Nationwide, the prison population hovers at almost 1.6 million, which surpasses all other countries for which there are reliable figures. The 50 states last year spent about $44 billion in tax dollars on corrections, up from nearly $11 billion in 1987. Vermont, Connecticut, Delaware, Michigan and Oregon devote as much money or more to corrections as they do to higher education.

These statistics, contained in a new report from the Pew Center on the States, point to a terrible waste of money and lives. They underscore the urgent challenge facing the federal government and cash-strapped states to reduce their overreliance on incarceration without sacrificing public safety. The key, as some states are learning, is getting smarter about distinguishing between violent criminals and dangerous repeat offenders, who need a prison cell, and low-risk offenders, who can be handled with effective community supervision, electronic monitoring and mandatory drug treatment programs, combined in some cases with shorter sentences.

Persuading public officials to adopt a more rational, cost-effective approach to prison policy is a daunting prospect, however, not least because building and running jailhouses has become a major industry.

Criminal behavior partly explains the size of the prison population, but incarceration rates have continued to rise while crime rates have fallen. Any effort to reduce the prison population must consider the blunderbuss impact of get-tough sentencing laws adopted across the United States beginning in the 1970’s. Many Americans have come to believe, wrongly, that keeping an outsized chunk of the population locked up is essential for sustaining a historic crime drop since the 1990’s.

In fact, the relationship between imprisonment and crime control is murky. Some portion of the decline is attributable to tough sentencing and release policies. But crime is also affected by things like economic trends and employment and drug-abuse rates. States that lagged behind the national average in rising incarceration rates during the 1990’s actually experienced a steeper decline in crime rates than states above the national average, according to the Sentencing Project, a nonprofit group.

A rising number of states are broadening their criminal sanctions with new options for low-risk offenders that are a lot cheaper than incarceration but still protect the public and hold offenders accountable. In New York, the crime rate has continued to drop despite efforts to reduce the number of nonviolent drug offenders in prison.

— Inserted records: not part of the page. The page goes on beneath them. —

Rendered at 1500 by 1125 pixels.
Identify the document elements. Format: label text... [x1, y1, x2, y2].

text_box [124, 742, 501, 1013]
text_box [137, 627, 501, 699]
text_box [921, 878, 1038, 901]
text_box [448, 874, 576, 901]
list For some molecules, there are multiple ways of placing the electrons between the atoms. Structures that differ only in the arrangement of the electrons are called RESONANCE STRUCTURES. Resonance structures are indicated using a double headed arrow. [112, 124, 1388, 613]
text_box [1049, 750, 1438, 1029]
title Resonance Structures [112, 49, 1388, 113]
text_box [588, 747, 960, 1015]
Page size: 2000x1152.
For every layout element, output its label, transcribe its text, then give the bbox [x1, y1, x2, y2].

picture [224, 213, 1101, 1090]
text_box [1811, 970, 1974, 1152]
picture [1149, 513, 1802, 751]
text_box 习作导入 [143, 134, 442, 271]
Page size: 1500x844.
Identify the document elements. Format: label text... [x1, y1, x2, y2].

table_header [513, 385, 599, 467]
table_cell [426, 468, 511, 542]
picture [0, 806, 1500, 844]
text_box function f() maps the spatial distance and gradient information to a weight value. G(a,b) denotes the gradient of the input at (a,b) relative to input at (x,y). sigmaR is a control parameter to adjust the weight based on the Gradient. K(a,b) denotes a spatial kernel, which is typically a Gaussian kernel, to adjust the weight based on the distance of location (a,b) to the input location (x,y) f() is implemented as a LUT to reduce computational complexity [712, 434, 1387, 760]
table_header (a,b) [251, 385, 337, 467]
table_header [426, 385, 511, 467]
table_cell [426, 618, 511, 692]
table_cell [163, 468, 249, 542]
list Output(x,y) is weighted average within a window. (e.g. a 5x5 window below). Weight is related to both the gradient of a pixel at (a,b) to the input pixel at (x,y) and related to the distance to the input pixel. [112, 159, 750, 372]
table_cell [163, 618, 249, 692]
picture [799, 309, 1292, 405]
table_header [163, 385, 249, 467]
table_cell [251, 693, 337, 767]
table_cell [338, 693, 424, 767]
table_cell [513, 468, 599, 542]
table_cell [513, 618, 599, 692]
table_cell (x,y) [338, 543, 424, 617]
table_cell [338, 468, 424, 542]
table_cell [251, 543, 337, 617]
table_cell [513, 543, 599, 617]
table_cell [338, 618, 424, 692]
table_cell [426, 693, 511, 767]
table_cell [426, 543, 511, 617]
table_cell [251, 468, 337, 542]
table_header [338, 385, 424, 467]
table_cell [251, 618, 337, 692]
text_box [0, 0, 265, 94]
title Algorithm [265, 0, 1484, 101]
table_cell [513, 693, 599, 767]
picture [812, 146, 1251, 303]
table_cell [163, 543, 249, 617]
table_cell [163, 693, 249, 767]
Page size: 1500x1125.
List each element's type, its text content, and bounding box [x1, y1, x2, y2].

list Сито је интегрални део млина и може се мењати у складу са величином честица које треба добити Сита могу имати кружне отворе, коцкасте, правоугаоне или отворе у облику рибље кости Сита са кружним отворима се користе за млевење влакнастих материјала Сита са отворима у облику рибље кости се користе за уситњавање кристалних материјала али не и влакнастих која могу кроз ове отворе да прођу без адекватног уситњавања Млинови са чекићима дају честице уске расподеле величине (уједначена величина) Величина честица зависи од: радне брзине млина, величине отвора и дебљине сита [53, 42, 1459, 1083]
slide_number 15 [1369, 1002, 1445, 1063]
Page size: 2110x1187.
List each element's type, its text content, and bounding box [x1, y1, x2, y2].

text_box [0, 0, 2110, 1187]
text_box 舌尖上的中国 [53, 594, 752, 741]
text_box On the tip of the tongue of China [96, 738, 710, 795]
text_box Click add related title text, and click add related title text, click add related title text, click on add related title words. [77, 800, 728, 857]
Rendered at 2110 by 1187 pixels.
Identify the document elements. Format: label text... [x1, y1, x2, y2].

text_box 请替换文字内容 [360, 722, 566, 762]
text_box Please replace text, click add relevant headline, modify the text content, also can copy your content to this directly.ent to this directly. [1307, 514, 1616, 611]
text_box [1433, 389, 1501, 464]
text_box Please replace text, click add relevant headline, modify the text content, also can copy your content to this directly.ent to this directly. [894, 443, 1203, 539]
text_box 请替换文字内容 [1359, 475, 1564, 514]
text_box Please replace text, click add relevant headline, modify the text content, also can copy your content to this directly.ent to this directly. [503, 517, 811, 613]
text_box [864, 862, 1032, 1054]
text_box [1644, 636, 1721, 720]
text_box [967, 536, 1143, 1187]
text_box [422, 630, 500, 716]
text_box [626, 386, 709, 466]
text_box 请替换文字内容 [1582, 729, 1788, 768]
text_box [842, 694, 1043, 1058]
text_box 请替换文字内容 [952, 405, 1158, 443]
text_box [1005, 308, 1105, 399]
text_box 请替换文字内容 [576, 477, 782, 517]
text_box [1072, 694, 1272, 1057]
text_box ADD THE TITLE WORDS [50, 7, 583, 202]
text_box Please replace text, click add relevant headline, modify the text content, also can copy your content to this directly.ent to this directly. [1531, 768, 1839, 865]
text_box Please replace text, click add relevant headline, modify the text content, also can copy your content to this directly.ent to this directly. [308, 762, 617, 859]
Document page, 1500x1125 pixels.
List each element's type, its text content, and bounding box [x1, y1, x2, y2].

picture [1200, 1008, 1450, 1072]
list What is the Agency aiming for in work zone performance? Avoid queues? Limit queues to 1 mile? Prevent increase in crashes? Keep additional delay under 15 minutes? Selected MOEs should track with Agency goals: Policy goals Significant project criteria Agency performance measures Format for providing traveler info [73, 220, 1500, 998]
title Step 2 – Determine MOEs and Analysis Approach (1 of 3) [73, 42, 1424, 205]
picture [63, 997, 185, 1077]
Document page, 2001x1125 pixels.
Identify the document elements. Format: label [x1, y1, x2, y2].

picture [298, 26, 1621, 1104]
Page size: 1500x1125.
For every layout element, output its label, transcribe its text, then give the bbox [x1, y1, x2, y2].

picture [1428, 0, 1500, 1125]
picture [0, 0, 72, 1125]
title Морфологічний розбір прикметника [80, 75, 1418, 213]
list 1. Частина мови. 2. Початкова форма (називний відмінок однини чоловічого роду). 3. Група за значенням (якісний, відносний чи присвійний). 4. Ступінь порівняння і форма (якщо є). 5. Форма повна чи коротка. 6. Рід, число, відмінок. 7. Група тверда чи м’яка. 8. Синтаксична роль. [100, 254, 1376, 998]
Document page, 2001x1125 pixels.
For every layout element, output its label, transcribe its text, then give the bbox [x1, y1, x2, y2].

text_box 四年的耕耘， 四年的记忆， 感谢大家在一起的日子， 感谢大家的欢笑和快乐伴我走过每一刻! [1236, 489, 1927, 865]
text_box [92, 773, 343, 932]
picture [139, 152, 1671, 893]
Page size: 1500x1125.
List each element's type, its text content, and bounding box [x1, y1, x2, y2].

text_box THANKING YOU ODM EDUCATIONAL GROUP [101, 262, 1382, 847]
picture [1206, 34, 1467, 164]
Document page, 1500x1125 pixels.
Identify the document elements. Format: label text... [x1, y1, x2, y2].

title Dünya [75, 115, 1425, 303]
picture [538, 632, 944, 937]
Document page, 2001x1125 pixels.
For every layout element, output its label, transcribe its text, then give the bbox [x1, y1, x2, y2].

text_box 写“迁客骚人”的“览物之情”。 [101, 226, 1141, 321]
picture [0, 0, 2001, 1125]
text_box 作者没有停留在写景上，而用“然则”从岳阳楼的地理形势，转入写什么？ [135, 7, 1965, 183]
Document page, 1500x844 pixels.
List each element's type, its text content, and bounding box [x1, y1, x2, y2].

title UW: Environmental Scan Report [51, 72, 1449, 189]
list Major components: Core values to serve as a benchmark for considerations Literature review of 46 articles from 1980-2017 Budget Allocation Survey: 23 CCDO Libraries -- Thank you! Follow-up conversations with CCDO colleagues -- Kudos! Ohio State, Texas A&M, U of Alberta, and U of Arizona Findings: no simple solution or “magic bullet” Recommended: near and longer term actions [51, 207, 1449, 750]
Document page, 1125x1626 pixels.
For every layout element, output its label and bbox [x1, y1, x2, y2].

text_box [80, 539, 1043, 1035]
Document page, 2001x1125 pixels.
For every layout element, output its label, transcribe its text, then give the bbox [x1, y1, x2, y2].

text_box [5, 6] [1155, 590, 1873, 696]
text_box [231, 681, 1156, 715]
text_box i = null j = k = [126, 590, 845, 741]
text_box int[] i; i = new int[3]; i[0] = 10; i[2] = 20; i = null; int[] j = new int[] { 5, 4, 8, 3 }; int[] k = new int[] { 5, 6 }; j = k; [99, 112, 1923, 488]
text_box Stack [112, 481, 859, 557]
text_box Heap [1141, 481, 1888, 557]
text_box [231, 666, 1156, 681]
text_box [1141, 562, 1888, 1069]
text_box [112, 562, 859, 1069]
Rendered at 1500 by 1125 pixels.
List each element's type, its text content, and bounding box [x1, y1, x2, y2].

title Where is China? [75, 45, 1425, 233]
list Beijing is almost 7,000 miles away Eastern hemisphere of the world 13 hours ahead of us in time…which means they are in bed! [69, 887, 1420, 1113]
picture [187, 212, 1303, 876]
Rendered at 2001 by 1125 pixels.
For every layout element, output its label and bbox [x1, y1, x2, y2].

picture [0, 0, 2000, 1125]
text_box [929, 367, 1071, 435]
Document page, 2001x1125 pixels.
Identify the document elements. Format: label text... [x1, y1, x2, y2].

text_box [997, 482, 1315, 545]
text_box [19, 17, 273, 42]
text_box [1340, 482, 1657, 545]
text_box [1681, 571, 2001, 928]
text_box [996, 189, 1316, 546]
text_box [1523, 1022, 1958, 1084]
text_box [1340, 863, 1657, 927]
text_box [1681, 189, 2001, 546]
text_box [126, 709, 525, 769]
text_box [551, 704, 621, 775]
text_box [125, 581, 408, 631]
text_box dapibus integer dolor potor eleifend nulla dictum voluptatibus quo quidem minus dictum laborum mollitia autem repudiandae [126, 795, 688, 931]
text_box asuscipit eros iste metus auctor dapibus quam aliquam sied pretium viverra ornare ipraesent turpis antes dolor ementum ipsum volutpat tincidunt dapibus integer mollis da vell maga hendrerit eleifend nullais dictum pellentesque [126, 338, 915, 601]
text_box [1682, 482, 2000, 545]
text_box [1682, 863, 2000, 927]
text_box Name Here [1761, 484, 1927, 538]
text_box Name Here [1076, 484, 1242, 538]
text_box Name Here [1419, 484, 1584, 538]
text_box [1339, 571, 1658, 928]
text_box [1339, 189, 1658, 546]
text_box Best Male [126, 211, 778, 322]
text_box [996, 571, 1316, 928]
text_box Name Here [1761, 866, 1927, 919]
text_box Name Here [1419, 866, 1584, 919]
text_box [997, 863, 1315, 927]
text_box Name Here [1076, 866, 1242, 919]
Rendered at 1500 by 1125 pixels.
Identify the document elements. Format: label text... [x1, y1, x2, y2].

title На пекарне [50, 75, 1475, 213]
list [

The Pew report spotlights policy changes in Texas and Kansas that have started to reduce their outsized prison populations and address recidivism by investing in ways to improve the success rates for community supervision, expanding treatment and diversion programs, and increasing use of sanctions other than prison for minor parole and probation violations. Recently, the Supreme Court and the United States Sentencing Commission announced sensible changes in the application of harsh mandatory minimum drug sentences.

These are signs that the country may finally be waking up to the fiscal and moral costs of bulging prisons.